We’re pleased to know that the commission — that the post-commission is moving towards that. And with a December 1 deadline, we look forward to hearing more about that. But we need to see more police accountability and oversight moving in Saint Louis County, in other areas throughout our region, as it has been won in the city of Saint Louis over the course of the last 12 months, after folks have been fighting for it, quite frankly, for more than 25 years.

GWEN IFILL: Well, Senator Chappelle-Nadal, picking up on that point, you are an elected official. You know the difference between recommendation and implementation. How tough will it be to take the next steps called for in this report?

MARIA CHAPPELLE-NADAL: Well, I have to tell you, I actually pre-filed a lot of this legislation last December.

When it comes to body cameras, I filed that. When it comes to ensuring that police officers get proper training, I filed that. Special prosecuting attorney in these kind of cases, filed that legislation. Upholding our constitutional rights, I filed that legislation.

So I have been dealing with this for quite a long time. We were very, very close to passing the deadly force law. As you may know, Missouri is 30 years out of compliance with the U.S. Supreme Court decision in not only 1985, but also 1989, which is the upgrade on what our deadly force is supposed to look like legislatively.
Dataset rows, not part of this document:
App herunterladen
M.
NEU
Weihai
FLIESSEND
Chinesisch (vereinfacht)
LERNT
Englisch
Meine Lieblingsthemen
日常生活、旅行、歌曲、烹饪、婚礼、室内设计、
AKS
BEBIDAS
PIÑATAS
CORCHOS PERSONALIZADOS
So I’m going to continue fighting for many of the suggestions that were recommended that came out today. A lot of this, I have already filed, but there were some good suggestions that I didn’t file that I want to follow up on, but I really want to ensure that we are looking seriously at this.

Literally, we have been talking about racial inequity for decades, and Starsky is absolutely right. It’s going to take agitation. And we cannot be — succumb to different interest groups that are out there who are trying to water down this movement, this change in the system that is so needed right now, so that individuals can have trust.
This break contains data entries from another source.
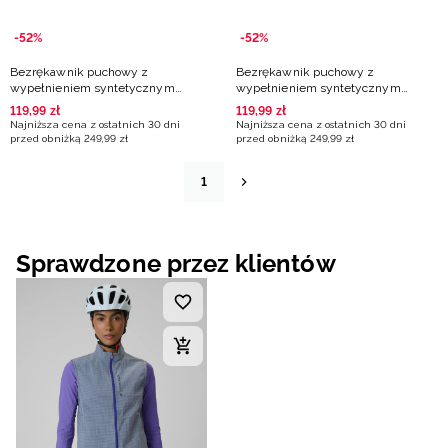
-52%
-52%
Bezrękawnik puchowy z
Bezrękawnik puchowy z
wypełnieniem syntetycznym
wypełnieniem syntetycznym
damski - brązowy
damski - szary
119
,
99
zł
119
,
99
zł
Najniższa cena z ostatnich 30 dni
Najniższa cena z ostatnich 30 dni
przed obniżką
249
,
99
zł
przed obniżką
249
,
99
zł
1
Sprawdzone przez klientów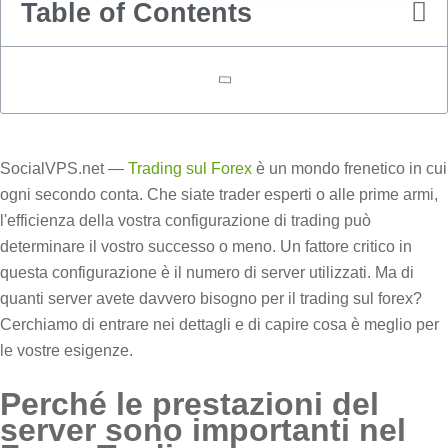
Table of Contents
SocialVPS.net —
Trading sul Forex
è un mondo frenetico in cui
ogni secondo conta. Che siate trader esperti o alle prime armi,
l'efficienza della vostra configurazione di trading può
determinare il vostro successo o meno. Un fattore critico in
questa configurazione è il numero di server utilizzati. Ma di
quanti server avete davvero bisogno per il trading sul forex?
Cerchiamo di entrare nei dettagli e di capire cosa è meglio per
le vostre esigenze.
Perché le prestazioni del
server sono importanti nel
Well, one of the things I would follow up on, though…

GWEN IFILL: Go ahead.

MARIA CHAPPELLE-NADAL: One of the things I would follow up on, though, has to do with the environment and housing, as well as education.
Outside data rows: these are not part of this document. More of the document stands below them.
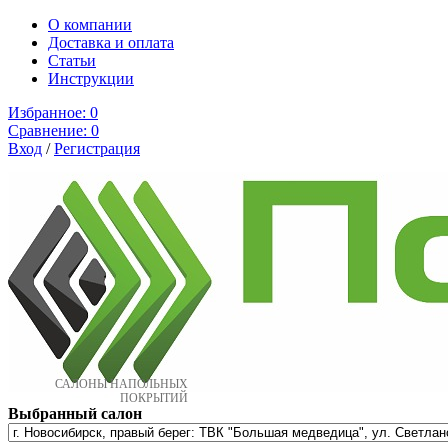
О компании
Доставка и оплата
Cтатьи
Инструкции
Избранное:
0
Сравнение:
0
Вход
/
Регистрация
САЛОНЫ НАПОЛЬНЫХ
ПОКРЫТИЙ
Выбранный салон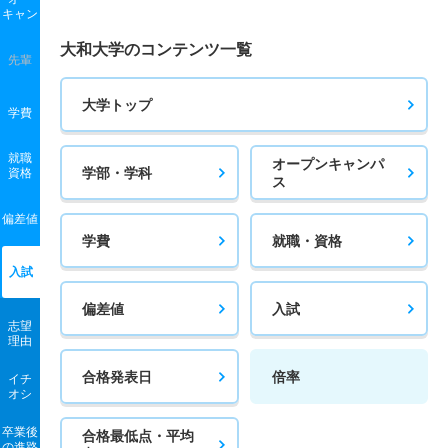
キャン
1人
7倍
5倍
7人
7人
1人
－
大和大学のコンテンツ一覧
先輩
教育学科／数学教育専攻 推薦 学校推薦型公募制
10人
4.50倍
3.40倍
183人
183人
41人
－
大学トップ
学費
教育学科／英語教育専攻 一般 前期Ａ
就職
オープンキャンパ
7人
3.70倍
2.50倍
85人
84人
23人
54.40
学部・学科
資格
ス
教育学科／英語教育専攻 一般 後期
偏差値
学費
就職・資格
2人
7倍
3倍
7人
7人
1人
－
入試
教育学科／英語教育専攻 一般 共テ 前期３科目型
偏差値
入試
2人
2.20倍
3.70倍
11人
11人
5人
63.20
志望
理由
教育学科／英語教育専攻 一般 共テ 前期５科目型
合格発表日
倍率
イチ
2人
1倍
3.70倍
2人
2人
2人
69.70
オシ
教育学科／英語教育専攻 一般 共テ 前期７科目型
卒業後
合格最低点・平均
の進路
I’m ranking member on the Education Committee. I also serve on my local school board simultaneously. And I feel as though the focus just on early education really was a short step. That’s low-hanging fruit, to invest in early ed. But we have to focus on children who are at risk who are in middle school and who are in high school who potentially can end up in the pipeline to prison.

The report didn’t talk about that. And there are other environmental issues.

GWEN IFILL: Well, let me ask Reverend Wilson about, because one of — you call for agitation. The senator calls for agitation. I don’t think anybody watching from around the country would say there has not been enough agitation in Ferguson.

What stops this report from ending up on a high shelf covered in dust?

REV. STARSKY WILSON: First, I say to the senator, I wholly agree with her, investment and engagement there in early ed.

What we have taken is a broad approach to young people, understanding that academics are one indicator of their well-being, but they’re not the only indicator of their well-being, and stage-appropriate development is what we’re calling for in the report.

There’s actually a very…

GWEN IFILL: But I really want to ask you about that, the dusty shelf idea, before we run out of time.

REV. STARSKY WILSON: Yes, absolutely.

So, one of the things that we have done is made the report shareable, clickable, digital first, so that people can engage around it, so that they can come in and find a place for them to work in this.

Over the course of the next three months, we will be working to find a successor organization and intermediary to work toward this common agenda by setting up shared measurement systems, assuring mutually reinforcing activities from several actors throughout the area, and working toward driving continuous communication, which will include a policy strategy here.

GWEN IFILL: Reverend Starsky Wilson, co-chairman of the Ferguson Commission and CEO of the Deaconess Foundation, and state Senator Maria Chappelle-Nadal, thank you both very much.

REV. STARSKY WILSON: Thank you for having us.